In the past I reviewed two clusters topologies - Fat Tree (CLOS) and Torus. The dragonfly is a hierarchical topology with the following properties: several groups are connected together using all to all links (i.e. each group has at least one link directly to each other group), the topology inside each group can be any topology, it requires non-minimal global adaptive routing and advanced congestion look ahead for efficient operation. Simply saying, a dragonfly topology is a two level (at least) topology where at the top level groups of switches are connected in a full graph. The internal structure of the groups may vary and be constructed as full graph, fat tree, torus, mesh, dragonfly and so on.
While many described dragonfly as a topology with one hop between groups, actually it is not correct and in many cases the network traffic will go over several hops before getting to the destination. The key to make dragonfly topology effective is to allow some pairs of end-nodes to communicate on a non-minimal route. It is the only way to distribute random group to group traffic. This represents a significant difference from other topologies. To support such routing a dragonfly system needs to utilize adaptive routing and to only send traffic on the longer paths only if congestion is impacting the minimal (hops) paths.

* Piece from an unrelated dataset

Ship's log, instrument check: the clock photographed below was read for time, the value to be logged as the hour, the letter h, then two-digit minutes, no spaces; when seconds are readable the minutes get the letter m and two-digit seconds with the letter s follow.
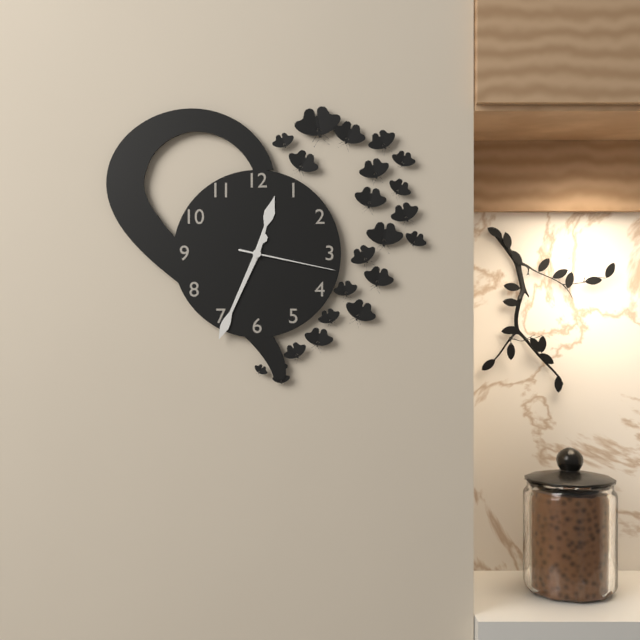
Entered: 12h34m17s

While dragonfly goal was to enable a higher bisectional bandwidth compared to torus topology (or similar) while reducing the overall costs (mainly cable lengths), in practice dragonfly does not provide such an advantage - nor performance or costs over fat tree topology for example. On the other hand it does add some sort of complexity with the need to enable adaptive routing. So far we prefer to use the fat tree option – either with a full bisectional bandwidth configuration or with some oversubscription options – depends on the targeted applications.